* **TASK BRIEF**
The answer must consist solely of the line containing "From the camera plane, how far to the violin?" and every line after it in the records below, through the last, each reproduced exactly.

Stored items from a collection
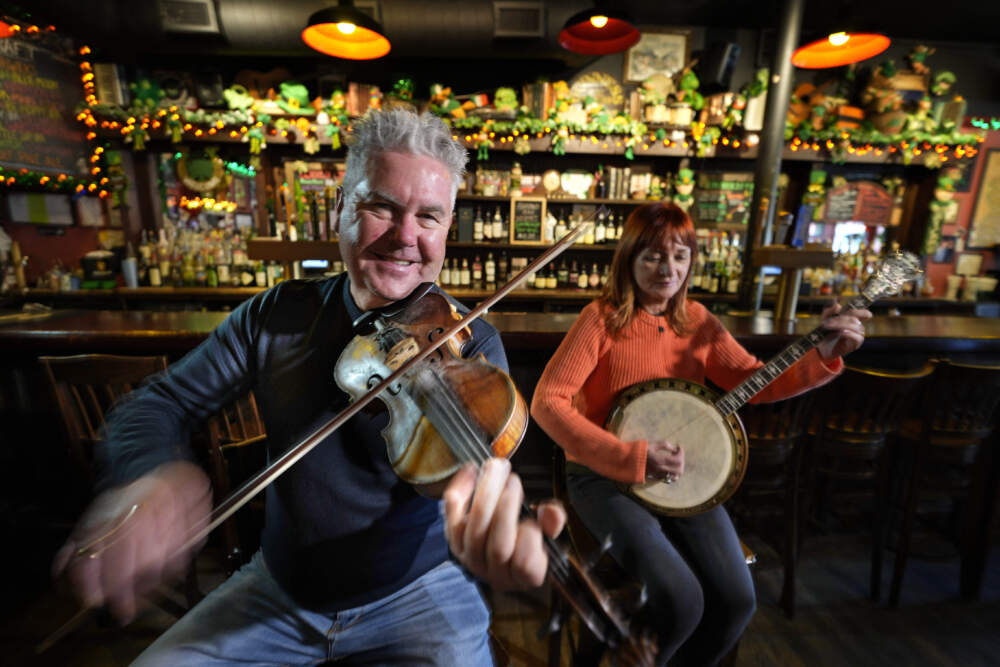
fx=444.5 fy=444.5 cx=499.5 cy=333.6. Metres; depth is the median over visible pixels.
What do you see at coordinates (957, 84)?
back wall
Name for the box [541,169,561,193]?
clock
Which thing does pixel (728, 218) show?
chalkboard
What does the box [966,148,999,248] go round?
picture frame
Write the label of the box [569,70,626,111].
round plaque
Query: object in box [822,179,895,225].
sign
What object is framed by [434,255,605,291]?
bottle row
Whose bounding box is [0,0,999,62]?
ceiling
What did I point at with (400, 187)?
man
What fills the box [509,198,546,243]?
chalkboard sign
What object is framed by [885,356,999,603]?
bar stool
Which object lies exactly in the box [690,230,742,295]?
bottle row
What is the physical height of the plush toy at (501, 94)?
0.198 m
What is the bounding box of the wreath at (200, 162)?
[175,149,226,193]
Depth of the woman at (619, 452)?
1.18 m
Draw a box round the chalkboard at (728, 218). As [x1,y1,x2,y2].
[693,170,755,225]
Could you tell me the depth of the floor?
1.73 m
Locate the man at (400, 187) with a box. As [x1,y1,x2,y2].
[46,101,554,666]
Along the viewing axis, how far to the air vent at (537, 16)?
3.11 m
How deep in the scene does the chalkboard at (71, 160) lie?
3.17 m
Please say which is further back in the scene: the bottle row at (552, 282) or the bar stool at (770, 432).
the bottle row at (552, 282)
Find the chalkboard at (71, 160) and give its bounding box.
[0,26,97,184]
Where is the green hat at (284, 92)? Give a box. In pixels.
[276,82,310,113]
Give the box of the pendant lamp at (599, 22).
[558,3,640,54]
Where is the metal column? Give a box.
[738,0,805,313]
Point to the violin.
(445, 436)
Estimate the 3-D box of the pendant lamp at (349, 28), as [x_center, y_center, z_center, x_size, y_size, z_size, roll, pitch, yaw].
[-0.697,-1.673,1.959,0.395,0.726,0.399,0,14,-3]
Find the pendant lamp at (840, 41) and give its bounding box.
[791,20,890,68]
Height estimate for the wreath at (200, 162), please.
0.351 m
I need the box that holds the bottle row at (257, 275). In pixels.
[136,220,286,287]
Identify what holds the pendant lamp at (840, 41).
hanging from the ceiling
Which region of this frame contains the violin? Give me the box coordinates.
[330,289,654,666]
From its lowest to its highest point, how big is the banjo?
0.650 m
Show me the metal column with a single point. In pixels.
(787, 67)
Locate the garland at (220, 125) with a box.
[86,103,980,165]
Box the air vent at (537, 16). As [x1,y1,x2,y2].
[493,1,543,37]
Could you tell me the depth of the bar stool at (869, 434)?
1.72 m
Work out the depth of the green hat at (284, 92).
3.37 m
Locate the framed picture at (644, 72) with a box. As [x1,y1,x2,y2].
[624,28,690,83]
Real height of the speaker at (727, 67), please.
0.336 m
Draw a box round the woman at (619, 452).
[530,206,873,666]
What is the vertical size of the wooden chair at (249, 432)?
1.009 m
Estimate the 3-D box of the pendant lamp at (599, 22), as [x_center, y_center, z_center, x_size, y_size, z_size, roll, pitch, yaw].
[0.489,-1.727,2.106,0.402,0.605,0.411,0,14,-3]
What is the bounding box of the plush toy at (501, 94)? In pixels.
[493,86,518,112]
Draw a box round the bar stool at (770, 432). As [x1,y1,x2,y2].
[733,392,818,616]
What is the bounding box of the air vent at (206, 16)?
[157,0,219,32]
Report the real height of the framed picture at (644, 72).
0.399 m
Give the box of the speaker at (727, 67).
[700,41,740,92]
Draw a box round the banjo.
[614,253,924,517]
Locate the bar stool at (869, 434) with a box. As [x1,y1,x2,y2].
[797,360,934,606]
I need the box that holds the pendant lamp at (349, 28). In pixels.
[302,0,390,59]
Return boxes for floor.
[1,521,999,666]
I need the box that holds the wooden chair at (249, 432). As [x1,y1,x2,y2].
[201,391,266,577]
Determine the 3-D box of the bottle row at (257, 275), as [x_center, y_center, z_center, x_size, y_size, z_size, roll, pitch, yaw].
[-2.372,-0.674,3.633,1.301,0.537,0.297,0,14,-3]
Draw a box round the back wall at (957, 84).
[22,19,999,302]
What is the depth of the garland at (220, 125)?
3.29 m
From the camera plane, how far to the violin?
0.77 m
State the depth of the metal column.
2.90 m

* **OUTPUT FOR THIS TASK**
From the camera plane, how far to the violin?
0.77 m
State the depth of the metal column.
2.90 m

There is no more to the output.